Les lecteurs de la première heure (Mars 2007) de Livrenblog, se souviennent peut-être que le Prix du concours organisé par L'Echo de Paris littéraire illustré fut gagné trois fois par Alfred Jarry (Prix de Prose : Guignol, 28 avril 1892 - Prix de Poésie : La Régularité de la châsse, 19 mars 1893 – Prix de Prose : Lieds Funèbres, 25 juin 1893). On peut penser que Marcel Schwob, directeur littéraire du journal, fut responsable du choix des lauréats. Un autre ami de Schwob, gagna le concours, il s'agit de Gabriel de Lautrec, avec Les Funèbres, un conte teinté de symbolisme, parut dans le n° 47 du dimanche 18 décembre 1892.
Les Funèbres
Ils habitaient dans une île solitaire, de l'autre côté de la grande Mer. Et ils vivaient là, séparés des autres hommes, par l'effroi. - On les nommait les Funèbres, et quand, par hasard, ils descendaient dans les villes, la barbe longue et le crâne à moitié rasé, en signe de deuil, les hommes traçaient sur leurs passages les signes cabalistiques dont on use pour chasser les esprits mauvais.
Les peuples de cette époque lointaine vivaient de la Mort. Lorsqu'un d'eux venait d'expirer, le corps, placé sur un radeau profond, s'en allait vers l'Île des Funèbres, avec des accompagnements de violons et de tambours, et les cierges jaunes brûlaient d'une flamme pâle sous le soleil et sur la mer.

* Entrées des données
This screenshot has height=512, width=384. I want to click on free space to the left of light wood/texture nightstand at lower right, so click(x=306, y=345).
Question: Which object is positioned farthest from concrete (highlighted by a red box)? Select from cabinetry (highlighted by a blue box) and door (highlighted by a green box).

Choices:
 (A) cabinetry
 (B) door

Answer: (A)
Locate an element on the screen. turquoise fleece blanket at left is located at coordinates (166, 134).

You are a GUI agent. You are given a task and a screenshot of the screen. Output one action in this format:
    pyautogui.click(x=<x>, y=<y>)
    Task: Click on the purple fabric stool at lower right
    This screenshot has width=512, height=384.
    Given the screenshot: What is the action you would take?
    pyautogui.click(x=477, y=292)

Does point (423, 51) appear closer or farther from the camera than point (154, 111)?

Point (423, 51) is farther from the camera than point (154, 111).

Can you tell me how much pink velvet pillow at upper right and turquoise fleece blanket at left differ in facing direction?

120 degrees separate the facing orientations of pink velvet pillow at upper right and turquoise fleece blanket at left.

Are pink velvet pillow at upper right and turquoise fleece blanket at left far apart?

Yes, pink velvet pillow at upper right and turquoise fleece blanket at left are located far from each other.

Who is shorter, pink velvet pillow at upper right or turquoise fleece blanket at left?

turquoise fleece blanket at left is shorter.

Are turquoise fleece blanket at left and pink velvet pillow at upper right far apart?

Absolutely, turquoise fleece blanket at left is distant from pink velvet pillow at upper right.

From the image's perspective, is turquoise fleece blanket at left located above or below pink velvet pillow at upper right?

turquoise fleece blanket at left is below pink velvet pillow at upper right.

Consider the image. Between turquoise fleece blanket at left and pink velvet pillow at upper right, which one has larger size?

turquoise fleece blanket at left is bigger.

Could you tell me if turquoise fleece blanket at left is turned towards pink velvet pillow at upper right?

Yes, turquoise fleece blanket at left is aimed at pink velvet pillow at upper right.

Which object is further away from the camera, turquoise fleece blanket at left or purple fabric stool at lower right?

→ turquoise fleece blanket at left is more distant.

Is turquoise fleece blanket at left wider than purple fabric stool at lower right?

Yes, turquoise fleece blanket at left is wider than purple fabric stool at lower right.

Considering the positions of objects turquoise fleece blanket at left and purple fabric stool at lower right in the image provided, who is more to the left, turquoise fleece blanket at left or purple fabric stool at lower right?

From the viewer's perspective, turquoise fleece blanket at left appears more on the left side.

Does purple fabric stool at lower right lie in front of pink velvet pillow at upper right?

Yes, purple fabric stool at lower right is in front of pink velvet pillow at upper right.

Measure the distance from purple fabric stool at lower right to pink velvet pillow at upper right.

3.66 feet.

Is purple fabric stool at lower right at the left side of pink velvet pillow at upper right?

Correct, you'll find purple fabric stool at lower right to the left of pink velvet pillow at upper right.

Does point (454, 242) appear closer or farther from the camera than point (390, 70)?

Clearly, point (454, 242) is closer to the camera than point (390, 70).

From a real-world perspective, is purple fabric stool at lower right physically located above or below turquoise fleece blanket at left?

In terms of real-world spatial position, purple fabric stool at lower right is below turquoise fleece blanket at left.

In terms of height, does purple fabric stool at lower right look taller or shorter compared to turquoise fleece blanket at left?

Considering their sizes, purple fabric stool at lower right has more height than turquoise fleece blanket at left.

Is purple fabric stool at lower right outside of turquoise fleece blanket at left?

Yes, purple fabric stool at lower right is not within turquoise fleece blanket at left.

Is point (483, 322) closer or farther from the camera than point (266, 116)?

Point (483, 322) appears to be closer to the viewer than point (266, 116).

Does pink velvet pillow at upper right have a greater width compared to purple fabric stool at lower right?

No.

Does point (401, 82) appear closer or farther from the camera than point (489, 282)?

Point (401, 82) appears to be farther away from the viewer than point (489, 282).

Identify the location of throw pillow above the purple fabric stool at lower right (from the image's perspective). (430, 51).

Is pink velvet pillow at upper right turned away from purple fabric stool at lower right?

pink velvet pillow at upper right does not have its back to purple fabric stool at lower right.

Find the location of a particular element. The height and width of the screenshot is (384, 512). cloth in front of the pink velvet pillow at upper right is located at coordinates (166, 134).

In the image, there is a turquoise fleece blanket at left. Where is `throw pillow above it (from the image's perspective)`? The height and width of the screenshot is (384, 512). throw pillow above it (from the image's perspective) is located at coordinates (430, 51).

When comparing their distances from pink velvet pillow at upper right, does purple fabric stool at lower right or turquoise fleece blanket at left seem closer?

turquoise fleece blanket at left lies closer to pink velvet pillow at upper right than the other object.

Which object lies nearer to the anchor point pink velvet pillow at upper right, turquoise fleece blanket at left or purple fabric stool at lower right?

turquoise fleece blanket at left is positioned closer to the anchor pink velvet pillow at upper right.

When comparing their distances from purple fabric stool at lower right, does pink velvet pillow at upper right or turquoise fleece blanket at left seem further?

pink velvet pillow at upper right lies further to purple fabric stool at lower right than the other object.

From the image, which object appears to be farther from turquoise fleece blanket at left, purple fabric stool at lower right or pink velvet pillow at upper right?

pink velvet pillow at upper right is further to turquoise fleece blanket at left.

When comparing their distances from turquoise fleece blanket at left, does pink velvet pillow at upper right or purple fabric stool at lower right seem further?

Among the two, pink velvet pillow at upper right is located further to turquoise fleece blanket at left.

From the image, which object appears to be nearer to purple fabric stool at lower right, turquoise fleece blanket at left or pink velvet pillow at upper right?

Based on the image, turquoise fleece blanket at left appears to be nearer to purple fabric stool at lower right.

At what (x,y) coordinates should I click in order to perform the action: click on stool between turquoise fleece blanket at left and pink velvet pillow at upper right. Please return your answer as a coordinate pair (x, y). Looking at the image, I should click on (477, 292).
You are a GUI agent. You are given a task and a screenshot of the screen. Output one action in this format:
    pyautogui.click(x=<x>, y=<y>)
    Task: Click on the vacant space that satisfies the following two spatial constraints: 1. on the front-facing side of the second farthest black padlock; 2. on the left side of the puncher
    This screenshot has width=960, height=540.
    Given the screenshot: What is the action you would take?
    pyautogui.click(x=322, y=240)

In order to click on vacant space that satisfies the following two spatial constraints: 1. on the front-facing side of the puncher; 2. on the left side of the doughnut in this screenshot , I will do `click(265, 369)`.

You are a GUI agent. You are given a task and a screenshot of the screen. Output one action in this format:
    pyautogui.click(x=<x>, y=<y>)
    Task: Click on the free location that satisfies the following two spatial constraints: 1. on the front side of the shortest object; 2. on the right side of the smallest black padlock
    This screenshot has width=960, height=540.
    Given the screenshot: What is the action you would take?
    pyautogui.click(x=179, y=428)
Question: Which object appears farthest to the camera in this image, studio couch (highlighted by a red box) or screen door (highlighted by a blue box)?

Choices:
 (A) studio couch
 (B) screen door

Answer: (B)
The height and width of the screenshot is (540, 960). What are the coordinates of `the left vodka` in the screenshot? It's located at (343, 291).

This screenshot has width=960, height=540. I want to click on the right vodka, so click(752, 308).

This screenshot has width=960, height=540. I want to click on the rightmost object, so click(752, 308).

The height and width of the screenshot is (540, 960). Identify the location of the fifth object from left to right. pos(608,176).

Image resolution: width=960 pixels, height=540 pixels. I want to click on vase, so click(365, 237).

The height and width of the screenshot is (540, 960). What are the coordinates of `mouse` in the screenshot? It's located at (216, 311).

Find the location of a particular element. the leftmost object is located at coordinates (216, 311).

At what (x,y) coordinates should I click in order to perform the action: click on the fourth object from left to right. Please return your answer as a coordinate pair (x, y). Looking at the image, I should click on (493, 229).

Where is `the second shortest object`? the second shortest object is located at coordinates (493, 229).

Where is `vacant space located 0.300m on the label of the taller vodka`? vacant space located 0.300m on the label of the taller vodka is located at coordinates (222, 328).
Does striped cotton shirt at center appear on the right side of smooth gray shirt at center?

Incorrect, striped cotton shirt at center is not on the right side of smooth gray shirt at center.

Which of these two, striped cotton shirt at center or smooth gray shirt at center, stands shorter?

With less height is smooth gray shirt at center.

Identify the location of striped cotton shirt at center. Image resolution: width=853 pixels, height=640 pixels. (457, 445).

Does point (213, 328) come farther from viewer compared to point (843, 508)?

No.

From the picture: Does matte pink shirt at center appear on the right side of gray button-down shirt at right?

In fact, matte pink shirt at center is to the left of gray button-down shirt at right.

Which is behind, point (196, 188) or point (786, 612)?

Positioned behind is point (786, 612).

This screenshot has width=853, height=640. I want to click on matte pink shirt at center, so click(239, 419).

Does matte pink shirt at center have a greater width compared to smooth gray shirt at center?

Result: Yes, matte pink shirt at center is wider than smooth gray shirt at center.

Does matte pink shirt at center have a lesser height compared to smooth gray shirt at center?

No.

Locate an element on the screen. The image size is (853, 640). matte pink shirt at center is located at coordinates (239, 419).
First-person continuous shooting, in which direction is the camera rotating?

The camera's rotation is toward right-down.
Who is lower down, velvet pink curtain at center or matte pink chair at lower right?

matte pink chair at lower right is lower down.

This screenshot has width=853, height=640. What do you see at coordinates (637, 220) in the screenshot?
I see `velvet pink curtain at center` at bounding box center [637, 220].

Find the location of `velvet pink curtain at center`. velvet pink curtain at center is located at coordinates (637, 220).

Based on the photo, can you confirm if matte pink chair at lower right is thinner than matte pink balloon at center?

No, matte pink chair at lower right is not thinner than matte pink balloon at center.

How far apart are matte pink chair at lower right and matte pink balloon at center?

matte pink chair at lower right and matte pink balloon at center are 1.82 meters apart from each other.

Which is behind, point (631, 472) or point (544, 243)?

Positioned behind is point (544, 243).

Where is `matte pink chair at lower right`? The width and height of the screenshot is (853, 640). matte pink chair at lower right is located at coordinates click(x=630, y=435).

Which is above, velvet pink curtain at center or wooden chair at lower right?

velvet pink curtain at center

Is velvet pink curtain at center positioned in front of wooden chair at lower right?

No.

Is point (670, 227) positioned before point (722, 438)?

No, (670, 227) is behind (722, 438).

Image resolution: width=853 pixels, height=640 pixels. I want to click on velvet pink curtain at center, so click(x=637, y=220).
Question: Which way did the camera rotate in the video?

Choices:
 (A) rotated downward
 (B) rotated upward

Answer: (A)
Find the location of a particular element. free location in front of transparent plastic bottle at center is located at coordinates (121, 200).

* Votre tâche
Recopiez à l'identique, s'il vous plaît, le passage du texte à lire qui commence par « Les lecteurs de » et se poursuit jusqu'à « 18 décembre 1892. ».

* Résultat de l'exercice
Les lecteurs de la première heure (Mars 2007) de Livrenblog, se souviennent peut-être que le Prix du concours organisé par L'Echo de Paris littéraire illustré fut gagné trois fois par Alfred Jarry (Prix de Prose : Guignol, 28 avril 1892 - Prix de Poésie : La Régularité de la châsse, 19 mars 1893 – Prix de Prose : Lieds Funèbres, 25 juin 1893). On peut penser que Marcel Schwob, directeur littéraire du journal, fut responsable du choix des lauréats. Un autre ami de Schwob, gagna le concours, il s'agit de Gabriel de Lautrec, avec Les Funèbres, un conte teinté de symbolisme, parut dans le n° 47 du dimanche 18 décembre 1892.